• _Section du document_:
┌────────

Il va de soi que le socle de la démocratie réside dans la liberté d’expression. Celle-ci s’entend dans tous ses états, c’est-à-dire la parole, l’art, la presse, et l’engagement politique ainsi qu’associatif.
La soif de liberté est infinie, chez les Tunisiens. Pour l’avoir retrouvée, longtemps après l’avoir désirée, nous aurions, parfois, tendance à en faire un usage excessif/abusif. Pour empêcher les débordements, des garde-fous sont nécessaires. Soit! Il faut veiller à ce que les esprits chagrins ne nous fassent pas glisser vers le verrouillage de la liberté. vigilance!
Nizar Ben Sghaier, président de l’Association Tunisienne des Anciens de l’ENA de France (ATAENA) et ses camarades s’emploient, avec méthode, à examiner les options novatrices de la nouvelle Constitution tunisienne, une par une.
Lors d’un séminaire précédent, ils ont débattu des dispositions relatives à la décentralisation et au développement régional. Michel Charasse, grande figure du mitterrandisme et l’un des architectes de la réforme régionale en France, était leur invité d’honneur.

└────────

• _Extrait des données_:
┌────────

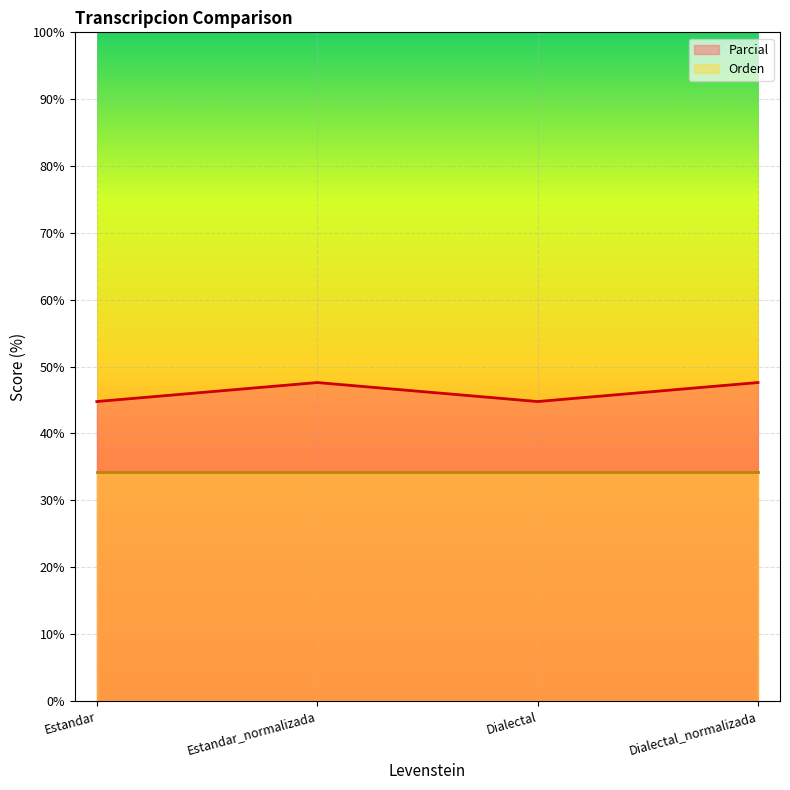

List the labels in order of value, largest first.

Estandar_normalizada, Dialectal_normalizada, Estandar, Dialectal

└────────

• _Consigne_: Recopiez à l'identique le passage du texte sur la liberté d'expression en Tunisie qui va de « Nizar Ben Sghaier, président » jusqu'à « une par une. » inclus.

• _Réponse_:
Nizar Ben Sghaier, président de l’Association Tunisienne des Anciens de l’ENA de France (ATAENA) et ses camarades s’emploient, avec méthode, à examiner les options novatrices de la nouvelle Constitution tunisienne, une par une.